**** Passage présenté

Vous vous demandez peut-être pourquoi travailler sur la problématique des chiens et chats plutôt que de se concentrer directement sur la faune sauvage. La réponse est simple et douloureuse : les chiens et les chats domestiques se promenaient souvent sans surveillance, accédant librement aux zones peuplées d’espèces endémiques. Les attaques des animaux domestiques sur la faune sauvage étaient fréquentes, et aucun service vétérinaire n’était alors disponible. De plus, le contrôle des populations de chiens et chats se faisait par empoisonnement, une méthode cruelle et inefficace. Il était donc nécessaire d’agir stratégiquement et immédiatement pour une gestion éthique des populations de chiens et de chats et une protection plus stricte de la faune sauvage.

Malheureusement, malgré les progrès réalisés, en janvier de cette année, onze bébés lions de mer ont été retrouvés morts, attaqués par des chiens errants.

Une approche méthodique et efficace

Notre équipe a mené des enquêtes porte-à-porte pour comprendre la réalité de la faune urbaine à San Cristóbal. Les résultats ont révélé ce qui suit :

• 86 % des personnes interrogées laissaient leurs animaux se promener librement, dont 57 % sans supervision.

• 62 % des personnes ignoraient les bienfaits de la stérilisation, et 86 % n’avaient jamais entendu parler de campagnes éducatives sur la faune urbaine.

• 100 % des répondants ont exprimé en 2019 le besoin d’une ordonnance municipale sur la faune urbaine.

Grâce à ces données, nous avons élaboré une stratégie de travail et d’accompagnement pour que le gouvernement local de San Cristóbal puisse rapidement rédiger et adopter une ordonnance sur la faune urbaine. Cette réglementation impose désormais la stérilisation des chiens et des chats, interdit leur reproduction, limite leur présence aux zones rurales, et restreint l’accès aux plages. Elle oblige les propriétaires à surveiller leurs chiens, à utiliser des laisses et à implanter des puces électroniques, avec des amendes en cas de non-respect.

********
**** Données sources

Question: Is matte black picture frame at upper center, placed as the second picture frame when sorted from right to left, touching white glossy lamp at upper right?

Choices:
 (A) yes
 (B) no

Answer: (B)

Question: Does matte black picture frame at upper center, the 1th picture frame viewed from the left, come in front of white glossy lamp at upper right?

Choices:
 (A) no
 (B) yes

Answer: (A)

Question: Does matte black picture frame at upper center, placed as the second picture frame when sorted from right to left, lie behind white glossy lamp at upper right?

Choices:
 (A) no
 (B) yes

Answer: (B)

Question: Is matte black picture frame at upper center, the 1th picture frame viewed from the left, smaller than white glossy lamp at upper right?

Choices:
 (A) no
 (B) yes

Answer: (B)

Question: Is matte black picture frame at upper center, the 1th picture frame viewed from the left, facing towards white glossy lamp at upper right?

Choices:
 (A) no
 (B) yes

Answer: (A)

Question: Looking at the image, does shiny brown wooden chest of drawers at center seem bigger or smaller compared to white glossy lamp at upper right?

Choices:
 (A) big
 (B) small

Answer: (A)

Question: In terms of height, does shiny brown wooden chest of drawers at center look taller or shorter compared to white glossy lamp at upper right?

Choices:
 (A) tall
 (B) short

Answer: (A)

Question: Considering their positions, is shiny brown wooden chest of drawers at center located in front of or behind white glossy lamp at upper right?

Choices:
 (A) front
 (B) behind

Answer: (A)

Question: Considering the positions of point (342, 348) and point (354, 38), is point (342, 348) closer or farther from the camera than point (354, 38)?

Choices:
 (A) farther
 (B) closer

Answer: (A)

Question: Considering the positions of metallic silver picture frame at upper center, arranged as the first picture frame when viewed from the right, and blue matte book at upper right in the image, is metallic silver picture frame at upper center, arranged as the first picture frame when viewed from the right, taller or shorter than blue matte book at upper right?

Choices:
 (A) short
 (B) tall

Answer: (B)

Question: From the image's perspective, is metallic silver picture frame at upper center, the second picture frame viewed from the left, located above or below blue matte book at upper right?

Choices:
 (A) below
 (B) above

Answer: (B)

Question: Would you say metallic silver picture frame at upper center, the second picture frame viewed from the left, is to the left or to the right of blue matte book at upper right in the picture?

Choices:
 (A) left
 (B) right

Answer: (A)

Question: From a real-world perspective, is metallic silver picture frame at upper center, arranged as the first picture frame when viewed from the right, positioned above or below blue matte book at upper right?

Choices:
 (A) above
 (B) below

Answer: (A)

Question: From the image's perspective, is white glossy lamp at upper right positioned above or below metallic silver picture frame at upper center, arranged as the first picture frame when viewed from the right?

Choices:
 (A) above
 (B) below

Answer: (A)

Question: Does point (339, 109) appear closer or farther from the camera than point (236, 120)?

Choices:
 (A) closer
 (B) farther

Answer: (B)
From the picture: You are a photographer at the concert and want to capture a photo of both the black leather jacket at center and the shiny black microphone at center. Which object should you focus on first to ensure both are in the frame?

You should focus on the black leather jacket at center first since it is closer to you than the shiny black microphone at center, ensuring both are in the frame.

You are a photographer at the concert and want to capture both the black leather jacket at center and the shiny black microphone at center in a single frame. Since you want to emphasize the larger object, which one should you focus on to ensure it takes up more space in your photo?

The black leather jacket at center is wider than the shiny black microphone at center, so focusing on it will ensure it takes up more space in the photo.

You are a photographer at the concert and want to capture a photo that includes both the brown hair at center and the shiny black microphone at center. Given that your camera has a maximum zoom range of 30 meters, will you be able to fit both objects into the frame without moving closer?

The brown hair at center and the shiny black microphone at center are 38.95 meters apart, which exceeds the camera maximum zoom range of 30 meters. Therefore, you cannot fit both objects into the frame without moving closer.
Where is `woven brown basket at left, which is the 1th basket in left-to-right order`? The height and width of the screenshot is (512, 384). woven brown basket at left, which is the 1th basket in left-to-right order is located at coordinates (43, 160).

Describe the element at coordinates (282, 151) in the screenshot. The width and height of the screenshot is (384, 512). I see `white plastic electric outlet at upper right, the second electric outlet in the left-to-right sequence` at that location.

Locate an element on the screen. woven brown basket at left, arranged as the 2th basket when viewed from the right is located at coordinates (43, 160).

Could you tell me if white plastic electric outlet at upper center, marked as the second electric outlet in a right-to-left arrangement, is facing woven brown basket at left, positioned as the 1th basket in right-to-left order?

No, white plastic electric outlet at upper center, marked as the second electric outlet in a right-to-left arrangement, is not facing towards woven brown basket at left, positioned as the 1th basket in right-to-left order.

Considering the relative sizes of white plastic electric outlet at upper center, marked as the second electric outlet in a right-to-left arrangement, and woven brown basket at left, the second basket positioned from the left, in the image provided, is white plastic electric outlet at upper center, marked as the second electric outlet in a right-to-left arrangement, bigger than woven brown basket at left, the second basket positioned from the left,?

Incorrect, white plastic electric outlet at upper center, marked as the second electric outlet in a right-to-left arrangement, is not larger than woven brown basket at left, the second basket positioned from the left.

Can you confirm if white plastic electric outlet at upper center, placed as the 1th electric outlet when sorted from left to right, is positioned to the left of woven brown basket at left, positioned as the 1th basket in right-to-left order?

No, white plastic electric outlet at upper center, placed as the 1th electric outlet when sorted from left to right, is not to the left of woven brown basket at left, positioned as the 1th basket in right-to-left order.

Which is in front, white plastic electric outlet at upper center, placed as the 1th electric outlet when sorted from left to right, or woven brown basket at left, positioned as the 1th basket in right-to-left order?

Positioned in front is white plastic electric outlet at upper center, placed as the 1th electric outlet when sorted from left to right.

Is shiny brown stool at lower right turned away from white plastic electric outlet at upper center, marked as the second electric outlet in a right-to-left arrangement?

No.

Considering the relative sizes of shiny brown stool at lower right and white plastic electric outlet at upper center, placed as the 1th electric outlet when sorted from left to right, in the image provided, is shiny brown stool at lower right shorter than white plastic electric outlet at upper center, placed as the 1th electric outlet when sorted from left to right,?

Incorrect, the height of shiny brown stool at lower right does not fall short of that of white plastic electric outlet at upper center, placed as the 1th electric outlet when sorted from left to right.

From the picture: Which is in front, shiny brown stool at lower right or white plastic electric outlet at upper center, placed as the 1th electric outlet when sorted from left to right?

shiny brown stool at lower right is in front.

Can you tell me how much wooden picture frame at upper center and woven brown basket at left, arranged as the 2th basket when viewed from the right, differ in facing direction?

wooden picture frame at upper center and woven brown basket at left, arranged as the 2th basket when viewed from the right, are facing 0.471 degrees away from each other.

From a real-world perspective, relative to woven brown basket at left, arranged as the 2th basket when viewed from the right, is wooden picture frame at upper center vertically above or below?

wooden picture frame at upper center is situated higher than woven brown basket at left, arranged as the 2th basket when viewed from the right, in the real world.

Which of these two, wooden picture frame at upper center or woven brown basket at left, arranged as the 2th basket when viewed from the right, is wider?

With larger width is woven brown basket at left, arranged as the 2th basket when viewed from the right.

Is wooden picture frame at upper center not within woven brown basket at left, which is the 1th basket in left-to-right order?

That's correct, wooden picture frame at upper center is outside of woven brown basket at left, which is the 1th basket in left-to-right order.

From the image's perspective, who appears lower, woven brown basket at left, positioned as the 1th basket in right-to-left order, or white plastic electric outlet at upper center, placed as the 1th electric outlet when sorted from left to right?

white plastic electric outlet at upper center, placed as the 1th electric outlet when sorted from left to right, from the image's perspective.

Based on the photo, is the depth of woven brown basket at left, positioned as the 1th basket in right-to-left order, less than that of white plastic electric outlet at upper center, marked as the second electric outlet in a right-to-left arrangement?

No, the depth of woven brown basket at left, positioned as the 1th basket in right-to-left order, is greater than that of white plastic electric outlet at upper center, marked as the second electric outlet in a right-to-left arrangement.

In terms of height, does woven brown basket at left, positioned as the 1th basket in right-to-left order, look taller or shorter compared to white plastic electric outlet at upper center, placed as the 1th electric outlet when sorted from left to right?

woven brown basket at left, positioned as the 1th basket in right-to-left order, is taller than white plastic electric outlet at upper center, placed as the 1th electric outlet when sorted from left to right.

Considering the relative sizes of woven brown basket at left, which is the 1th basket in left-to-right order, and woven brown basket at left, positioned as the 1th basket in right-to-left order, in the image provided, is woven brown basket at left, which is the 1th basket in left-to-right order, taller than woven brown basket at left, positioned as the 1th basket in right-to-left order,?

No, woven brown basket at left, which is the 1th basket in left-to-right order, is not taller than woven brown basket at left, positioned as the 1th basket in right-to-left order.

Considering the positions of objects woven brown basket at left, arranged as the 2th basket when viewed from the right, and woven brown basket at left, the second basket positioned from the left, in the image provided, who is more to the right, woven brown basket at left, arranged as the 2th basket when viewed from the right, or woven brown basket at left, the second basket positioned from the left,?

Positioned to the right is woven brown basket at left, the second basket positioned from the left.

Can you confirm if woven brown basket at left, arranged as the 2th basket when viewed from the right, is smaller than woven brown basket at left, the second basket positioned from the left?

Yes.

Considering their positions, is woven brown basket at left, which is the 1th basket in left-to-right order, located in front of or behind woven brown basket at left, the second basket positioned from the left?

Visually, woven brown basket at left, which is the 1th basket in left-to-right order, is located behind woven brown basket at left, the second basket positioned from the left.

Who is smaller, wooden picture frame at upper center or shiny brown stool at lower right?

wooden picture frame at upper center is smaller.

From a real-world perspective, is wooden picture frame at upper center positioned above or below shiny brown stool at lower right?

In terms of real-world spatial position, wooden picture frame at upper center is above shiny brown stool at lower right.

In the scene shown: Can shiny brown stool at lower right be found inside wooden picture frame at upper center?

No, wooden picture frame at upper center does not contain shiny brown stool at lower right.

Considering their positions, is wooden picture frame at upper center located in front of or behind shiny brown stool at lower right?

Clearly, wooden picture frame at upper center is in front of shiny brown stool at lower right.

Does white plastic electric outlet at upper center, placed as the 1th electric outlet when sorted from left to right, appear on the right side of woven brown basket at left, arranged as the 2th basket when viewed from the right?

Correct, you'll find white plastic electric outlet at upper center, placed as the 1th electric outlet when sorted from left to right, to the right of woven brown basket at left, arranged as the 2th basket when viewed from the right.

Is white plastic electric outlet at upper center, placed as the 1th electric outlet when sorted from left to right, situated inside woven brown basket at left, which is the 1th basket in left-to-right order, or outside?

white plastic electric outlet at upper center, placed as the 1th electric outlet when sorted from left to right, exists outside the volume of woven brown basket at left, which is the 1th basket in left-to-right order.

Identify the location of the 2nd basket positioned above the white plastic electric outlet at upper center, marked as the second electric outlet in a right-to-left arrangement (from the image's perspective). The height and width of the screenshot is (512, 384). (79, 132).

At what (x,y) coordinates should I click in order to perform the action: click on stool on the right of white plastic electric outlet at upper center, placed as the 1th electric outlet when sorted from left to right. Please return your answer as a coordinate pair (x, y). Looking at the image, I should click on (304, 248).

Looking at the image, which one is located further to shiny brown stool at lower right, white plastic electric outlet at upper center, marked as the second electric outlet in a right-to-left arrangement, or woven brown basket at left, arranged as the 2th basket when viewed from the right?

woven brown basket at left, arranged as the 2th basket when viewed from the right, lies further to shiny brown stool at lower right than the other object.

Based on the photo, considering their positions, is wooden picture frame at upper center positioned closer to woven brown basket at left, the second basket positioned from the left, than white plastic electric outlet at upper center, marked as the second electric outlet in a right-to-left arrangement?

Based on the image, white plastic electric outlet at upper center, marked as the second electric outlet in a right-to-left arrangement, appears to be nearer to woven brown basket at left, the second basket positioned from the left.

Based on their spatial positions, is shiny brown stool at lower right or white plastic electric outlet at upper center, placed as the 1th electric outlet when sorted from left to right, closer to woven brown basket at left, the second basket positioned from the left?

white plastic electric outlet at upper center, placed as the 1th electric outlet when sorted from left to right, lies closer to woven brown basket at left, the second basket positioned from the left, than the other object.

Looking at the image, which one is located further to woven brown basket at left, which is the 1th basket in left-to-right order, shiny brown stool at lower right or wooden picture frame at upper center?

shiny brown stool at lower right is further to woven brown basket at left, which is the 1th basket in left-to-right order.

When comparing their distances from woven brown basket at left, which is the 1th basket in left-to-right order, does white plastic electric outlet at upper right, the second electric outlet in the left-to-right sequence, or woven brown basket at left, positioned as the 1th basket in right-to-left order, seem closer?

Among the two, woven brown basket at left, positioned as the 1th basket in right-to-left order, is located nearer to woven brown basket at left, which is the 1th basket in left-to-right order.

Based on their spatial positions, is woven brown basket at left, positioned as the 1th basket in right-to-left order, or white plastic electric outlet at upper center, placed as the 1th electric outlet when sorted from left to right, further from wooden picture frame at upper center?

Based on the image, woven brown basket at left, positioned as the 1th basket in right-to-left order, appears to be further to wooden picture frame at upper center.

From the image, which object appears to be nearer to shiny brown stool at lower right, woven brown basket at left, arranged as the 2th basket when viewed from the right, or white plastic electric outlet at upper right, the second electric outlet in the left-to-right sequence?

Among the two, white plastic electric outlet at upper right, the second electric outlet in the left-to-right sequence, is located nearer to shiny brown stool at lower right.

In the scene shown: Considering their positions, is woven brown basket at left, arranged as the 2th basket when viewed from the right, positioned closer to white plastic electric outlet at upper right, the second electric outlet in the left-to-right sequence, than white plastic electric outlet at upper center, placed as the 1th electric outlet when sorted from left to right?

********

Travail demandé:
1. Répondez aux questions suivantes d'après le passage sur les chiens et chats de San Cristóbal.
(a) Combien de bébés lions de mer ont été retrouvés morts en janvier ?
(b) Quel pourcentage des personnes interrogées ignoraient les bienfaits de la stérilisation ?
(c) Par quelle méthode le contrôle des populations de chiens et chats se faisait-il ?
2. Recopiez le passage entre « Malheureusement, malgré les » et « éducatives sur la faune urbaine. », ces mots inclus, en remplaçant « porte-à-porte » par « en ligne ».

Résultats attendus:
1.
(a) Onze.
(b) 62 %.
(c) Par empoisonnement.

2.
Malheureusement, malgré les progrès réalisés, en janvier de cette année, onze bébés lions de mer ont été retrouvés morts, attaqués par des chiens errants.

Une approche méthodique et efficace

Notre équipe a mené des enquêtes en ligne pour comprendre la réalité de la faune urbaine à San Cristóbal. Les résultats ont révélé ce qui suit :

• 86 % des personnes interrogées laissaient leurs animaux se promener librement, dont 57 % sans supervision.

• 62 % des personnes ignoraient les bienfaits de la stérilisation, et 86 % n’avaient jamais entendu parler de campagnes éducatives sur la faune urbaine.